TASK INSTRUCTIONS: Nothing but a number should be given: the count of lines in the data that include the string "personal".

DATA:
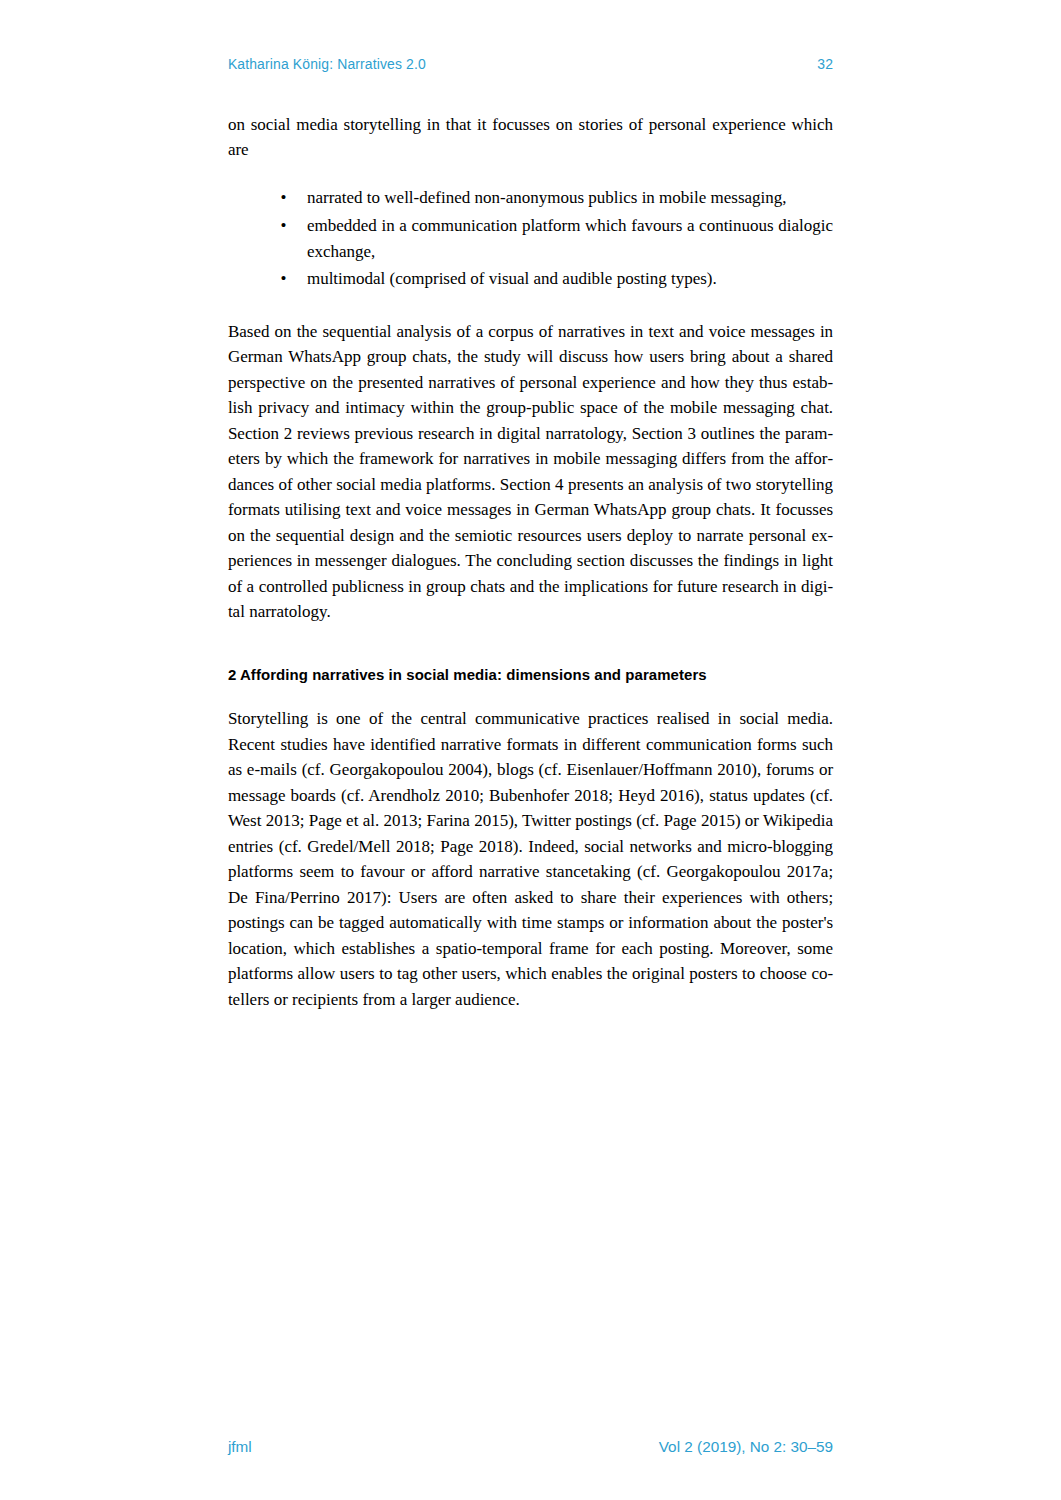Katharina König: Narratives 2.0 32
on social media storytelling in that it focusses on stories of personal experience which are
narrated to well-defined non-anonymous publics in mobile messaging,
embedded in a communication platform which favours a continuous dialogic exchange,
multimodal (comprised of visual and audible posting types).
Based on the sequential analysis of a corpus of narratives in text and voice messages in German WhatsApp group chats, the study will discuss how users bring about a shared perspective on the presented narratives of personal experience and how they thus establish privacy and intimacy within the group-public space of the mobile messaging chat. Section 2 reviews previous research in digital narratology, Section 3 outlines the parameters by which the framework for narratives in mobile messaging differs from the affordances of other social media platforms. Section 4 presents an analysis of two storytelling formats utilising text and voice messages in German WhatsApp group chats. It focusses on the sequential design and the semiotic resources users deploy to narrate personal experiences in messenger dialogues. The concluding section discusses the findings in light of a controlled publicness in group chats and the implications for future research in digital narratology.
2 Affording narratives in social media: dimensions and parameters
Storytelling is one of the central communicative practices realised in social media. Recent studies have identified narrative formats in different communication forms such as e-mails (cf. Georgakopoulou 2004), blogs (cf. Eisenlauer/Hoffmann 2010), forums or message boards (cf. Arendholz 2010; Bubenhofer 2018; Heyd 2016), status updates (cf. West 2013; Page et al. 2013; Farina 2015), Twitter postings (cf. Page 2015) or Wikipedia entries (cf. Gredel/Mell 2018; Page 2018). Indeed, social networks and micro-blogging platforms seem to favour or afford narrative stancetaking (cf. Georgakopoulou 2017a; De Fina/Perrino 2017): Users are often asked to share their experiences with others; postings can be tagged automatically with time stamps or information about the poster's location, which establishes a spatio-temporal frame for each posting. Moreover, some platforms allow users to tag other users, which enables the original posters to choose co-tellers or recipients from a larger audience.
jfml Vol 2 (2019), No 2: 30–59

TASK RESPONSE: 2